An unidentified member of Nasdaq OMX Group Inc.’s Nordic power derivatives market may be fined for attempting to manipulate prices.
The member breached market manipulation guidelines last April by bidding up the price of the July 2012 contract to achieve a better selling price on the bilateral market, Erik Korsvold, head of market surveillance at the Oslo-based Nordic power derivatives exchange, said today by e-mail.
“Possible sanctions include a written warning, or a violation charge of up to 2.5 million Norwegian kroner ($450,000), with a decision due in four weeks or possibly later,” Korsvold said. The exchange won’t identify the company until a possible penalty is imposed, he said.

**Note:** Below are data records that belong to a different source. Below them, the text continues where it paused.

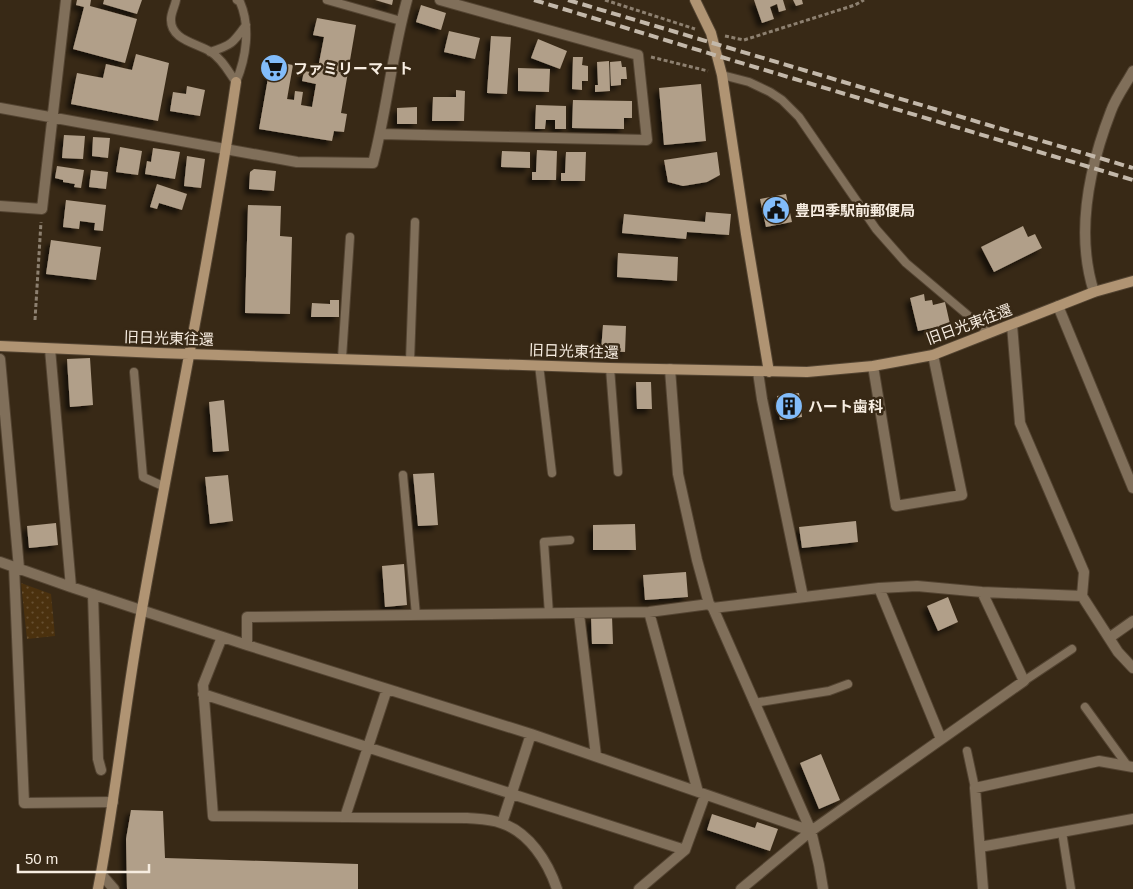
<svg xmlns="http://www.w3.org/2000/svg" width="1133" height="889" viewBox="0 0 1133 889" font-family="Helvetica,'Noto Sans JP',sans-serif">
<style>
.park{fill:url(#park-dots)}
.building{fill:#b19f89;filter:url(#shadow)}
.lines{fill:none;stroke-linecap:round;stroke-linejoin:round}
.lane-casing{stroke:#534432;stroke-width:10}
.street-casing{stroke:#534432;stroke-width:12}
.secondary-casing{stroke:#534432;stroke-width:12}
.path{stroke:#8d8070;stroke-width:3;stroke-dasharray:4 2.5;stroke-linecap:butt}
.lane{stroke:#806f5a;stroke-width:8}
.street{stroke:#806f5a;stroke-width:10}
.secondary{stroke:#b09473;stroke-width:10}
.rail{stroke:#c3b8aa;stroke-width:4;stroke-dasharray:10 5;stroke-linecap:butt}
.labels{text-anchor:middle;dominant-baseline:central;stroke-width:5;stroke-linejoin:round;paint-order:stroke}
.poi-label{font-size:15px;font-weight:bold;fill:#f7ede1;stroke:#382916;text-anchor:start}
.street-label{font-size:15px;fill:#f7ede1;stroke:#382916}
</style>
<defs>
<pattern id="park-dots" width="8" height="8" patternUnits="userSpaceOnUse" patternTransform="scale(1.25)"><rect width="8" height="8" fill="#4b310e"/><path d="M2 2h.1M6 6h.1" fill="none" stroke="#664f31" stroke-width="1.8" stroke-linecap="round"/></pattern>
<filter id="shadow"><feDropShadow dx="-4.5" dy="4.5" stdDeviation="2.5" flood-color="#0009"/></filter>
</defs>
<rect width="100%" height="100%" fill="#382916"/>
<path class="park" d="M 21,583 L 51,594 L 55,636 L 27,639 Z"/>
<path class="building" d="M 77,0 L 91,0 L 90,6 L 137,19 L 125,63 L 73,49 L 84,7 L 76,5 Z
M 104,0 L 142,0 L 137,14 L 103,4 Z
M 375,0 L 393,0 L 392,5 Z
M 754,0 L 783,0 L 786,10 L 779,12 L 777,4 L 770,7 L 774,19 L 762,23 Z
M 793,0 L 802,0 L 803,4 L 796,6 Z
M 421,5 L 446,13 L 441,30 L 416,22 Z
M 317,18 L 356,25 L 341,113 L 347,114 L 344,132 L 334,131 L 332,141 L 259,129 L 271,61 L 293,65 L 287,99 L 294,100 L 295,91 L 303,92 L 301,105 L 312,107 L 316,84 L 302,81 L 304,71 L 317,73 L 324,37 L 313,35 Z
M 449,31 L 480,38 L 475,59 L 444,52 Z
M 491,36 L 511,37 L 507,94 L 487,93 Z
M 538,39 L 567,51 L 560,69 L 531,58 Z
M 136,54 L 169,63 L 158,121 L 71,104 L 77,73 L 103,78 L 106,64 L 132,70 Z
M 573,57 L 583,57 L 582,65 L 588,66 L 588,81 L 582,81 L 582,90 L 572,89 Z
M 609,61 L 610,91 L 595,92 L 595,85 L 598,85 L 597,62 Z
M 621,61 L 622,67 L 626,67 L 627,79 L 621,79 L 621,85 L 611,86 L 610,62 Z
M 518,68 L 550,69 L 549,92 L 518,91 Z
M 701,84 L 706,141 L 664,145 L 659,88 Z
M 187,86 L 205,90 L 200,116 L 170,111 L 173,92 L 186,94 Z
M 456,90 L 465,91 L 464,121 L 432,121 L 433,97 L 456,97 Z
M 573,100 L 632,101 L 632,118 L 624,118 L 624,129 L 572,128 Z
M 536,105 L 566,106 L 566,129 L 555,129 L 555,120 L 546,120 L 545,129 L 535,129 Z
M 417,107 L 417,124 L 397,124 L 397,108 Z
M 64,135 L 85,136 L 83,159 L 62,158 Z
M 93,137 L 110,138 L 108,158 L 92,156 Z
M 120,147 L 142,151 L 138,175 L 116,172 Z
M 153,148 L 180,152 L 175,179 L 145,174 L 147,161 L 151,162 Z
M 537,150 L 557,151 L 556,180 L 532,180 L 532,172 L 536,172 Z
M 502,151 L 530,152 L 530,168 L 501,167 Z
M 566,152 L 586,152 L 585,181 L 561,181 L 561,173 L 565,173 Z
M 717,152 L 720,175 L 707,182 L 683,186 L 668,182 L 664,160 Z
M 187,156 L 205,159 L 201,188 L 184,186 Z
M 57,166 L 84,170 L 81,188 L 74,187 L 75,184 L 63,182 L 63,180 L 55,178 Z
M 254,169 L 276,171 L 274,191 L 249,189 L 250,172 Z
M 91,170 L 108,172 L 106,189 L 89,187 Z
M 157,184 L 187,194 L 182,210 L 159,203 L 157,209 L 150,207 Z
M 786,194 L 792,222 L 766,227 L 760,199 Z
M 66,200 L 106,205 L 103,231 L 94,230 L 95,223 L 80,221 L 79,229 L 63,227 Z
M 248,205 L 281,206 L 280,236 L 292,237 L 290,314 L 245,313 Z
M 706,212 L 731,214 L 729,235 L 687,232 L 686,239 L 622,233 L 624,214 L 705,222 Z
M 1023,226 L 1028,237 L 1035,234 L 1042,248 L 994,272 L 981,247 Z
M 51,240 L 101,247 L 96,280 L 46,274 Z
M 618,253 L 678,257 L 677,281 L 617,277 Z
M 924,294 L 925,301 L 932,300 L 933,305 L 945,302 L 950,324 L 918,331 L 910,298 Z
M 330,300 L 339,300 L 339,317 L 311,317 L 312,303 L 330,304 Z
M 603,325 L 626,326 L 625,352 L 601,351 Z
M 90,358 L 93,405 L 70,407 L 67,359 Z
M 636,382 L 651,382 L 652,409 L 637,409 Z
M 799,393 L 802,417 L 780,420 L 777,396 Z
M 224,400 L 229,451 L 213,452 L 209,402 Z
M 434,473 L 438,525 L 418,526 L 413,474 Z
M 228,475 L 233,521 L 210,524 L 205,477 Z
M 856,521 L 858,542 L 802,548 L 799,527 Z
M 56,523 L 58,545 L 29,548 L 27,526 Z
M 635,524 L 636,550 L 593,550 L 593,525 Z
M 404,564 L 407,605 L 385,607 L 382,566 Z
M 686,572 L 688,597 L 645,600 L 643,575 Z
M 948,597 L 958,622 L 938,631 L 927,606 Z
M 612,616 L 613,644 L 592,644 L 591,617 Z
M 821,754 L 840,800 L 819,809 L 800,763 Z
M 131,810 L 163,811 L 165,858 L 358,864 L 358,889 L 127,889 L 126,839 Z
M 712,814 L 755,828 L 757,822 L 778,829 L 770,851 L 707,830 Z"/>
<g class="lines">
<g class="lane-casing">
<path id="lane" d="M 176,0 C 175,6 171,13 171,19 C 170,40 197,43 211,52 C 222,59 228,71 236,82
M 327,0 L 401,21
M 210,52 C 232,45 233,43 246,25
M 722,75 L 749,82 L 770,92 L 782,100 L 799,117 L 876,229 L 906,263 L 989,333
M 236,82 C 246,58 251,27 240,2 L 237,0
M 342,358 L 350,237
M 410,361 L 415,222
M 539,365 L 552,473
M 610,368 L 618,472
M 134,372 L 143,477 L 165,487
M 403,475 L 416,615
M 549,614 L 544,542 L 570,540
M 1024,681 L 1072,649
M 754,703 L 829,691 L 848,684
M 1085,707 L 1127,765
M 967,751 L 975,788
M 1062,832 L 1071,889"/>
</g>
<g class="street-casing">
<path id="street" d="M 0,108 L 297,162 L 373,163 C 387,109 392,54 407,0
M 380,134 L 647,140 L 638,55 L 440,0
M 0,206 L 42,209 L 66,0
M 1094,292 C 1075,233 1089,168 1111,111 C 1116,97 1126,84 1133,71
M 1058,306 L 1133,488
M 1012,325 L 1020,423 L 1084,572 L 1082,596
M 50,349 L 71,587
M 0,359 L 19,568
M 873,366 L 896,506 L 962,495 L 933,355
M 670,369 L 678,474 L 697,560 L 709,604 L 713,608 L 811,831 L 819,865 L 823,889
M 758,372 L 762,399 L 803,597
M 0,562 L 71,587 L 247,645 L 531,734 L 811,831
M 14,566 L 24,803 L 113,802
M 879,588 L 941,739
M 93,594 L 98,759 L 101,770
M 713,608 L 879,588 L 917,586 L 982,592 L 1082,596 L 1118,652 L 1133,668
M 649,612 L 698,792
M 579,614 L 596,756
M 222,637 L 203,685 L 213,816 L 467,818 C 478,819 491,819 501,823 C 529,832 548,862 557,889
M 1109,638 L 1133,621
M 247,645 L 247,617 L 649,612 L 709,604
M 203,694 L 685,850
M 345,817 L 387,689
M 502,823 L 531,734
M 980,847 L 1133,819
M 101,874 L 114,889
M 639,889 L 685,850 L 705,795
M 741,889 L 811,831 L 1024,681 L 982,592
M 983,889 L 975,788 L 1099,761 L 1133,767"/>
</g>
<g class="secondary-casing">
<path id="secondary" d="M 695,0 L 711,33 L 722,75 L 746,234 L 769,372
M 0,346 L 159,353 L 610,368 L 807,372 L 873,366 L 933,355 L 1094,292 L 1133,281
M 98,889 C 116,796 125,702 142,609 C 173,433 210,259 236,82"/>
</g>
<path class="path" d="M 605,0 L 695,29
M 725,36 L 744,40 L 855,5 L 864,0
M 651,57 L 708,71
M 35,320 L 41,222"/>
<use href="#lane" class="lane"/>
<use href="#street" class="street"/>
<use href="#secondary" class="secondary"/>
<path class="rail" d="M 534,0 L 718,56 L 1133,180
M 568,0 L 1133,168"/>
</g>
<defs>
<g id="supermarket-disc" transform="scale(1.4375)"><circle r="9.5" fill="#82bcfa" stroke="#382916"/><path d="M-6-5.5h2.5l.6 2H6L4.5 2H-2.5L-4.4-4H-6ZM-1.5 3.2a1.3 1.3 0 1 0 .1 0ZM3 3.2a1.3 1.3 0 1 0 .1 0Z" fill="#111"/></g>
<g id="civic-disc" transform="scale(1.4375)"><circle r="9.5" fill="#82bcfa" stroke="#382916"/><path d="M-.6-6.5H3V-4.5H.6V-3L4-1V1h2V6H-6V1h2V-1L-.6-3ZM-1.2 2.5V6h2.4V2.5Z" fill="#111"/></g>
<g id="building-disc" transform="scale(1.4375)"><circle r="9.5" fill="#82bcfa" stroke="#382916"/><path d="M-4-6H4V6H1V3H-1V6H-4ZM-2.5-4.3h1.7v1.8h-1.7ZM.8-4.3h1.7v1.8H.8ZM-2.5-1h1.7V.8h-1.7ZM.8-1h1.7V.8H.8Z" fill="#111"/></g>
</defs>
<g fill-rule="evenodd">
<use href="#supermarket-disc" x="274" y="68"/>
<use href="#civic-disc" x="776" y="210"/>
<use href="#building-disc" x="789" y="406"/>
</g>
<g class="labels">
<g class="poi-label">
<text x="293" y="68">ファミリーマート</text>
<text x="795" y="210">豊四季駅前郵便局</text>
<text x="808" y="406">ハート歯科</text>
</g>
<g class="street-label">
<text transform="translate(969 324) rotate(-20)">旧日光東往還</text>
<text transform="translate(169 338) rotate(2)">旧日光東往還</text>
<text transform="translate(574 351) rotate(2)">旧日光東往還</text>
</g>
</g>
<path d="M18 864v8h131v-8" fill="none" stroke="#f7ede1" stroke-width="2.5"/>
<text x="25" y="864" font-size="15" fill="#f7ede1" stroke="#382916" stroke-width="4" paint-order="stroke">50 m</text>
</svg>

The news comes as the Federal Energy Regulatory Commission stepped up its drive to combat electricity market manipulation in the U.S. Nasdaq OMX’s Nordic energy exchange is the world’s largest power derivatives market, with more than 330 trading and clearing members from over 15 countries. The bourse carried out eight investigations into similar manipulation in the three months through December.
The Norwegian probe was triggered by a tip-off from a market participant and the exchange’s internal Market Surveillance filed a recommendation to the Disciplinary Committee last week, the bourse operator said in an e-mailed report on Feb. 15. The board will later decide on possible sanctions, according to market conduct rules on the exchange’s website.
Nasdaq OMX handled 1,663 terawatt-hours of futures and forward contracts last year, according to a monthly report on its website.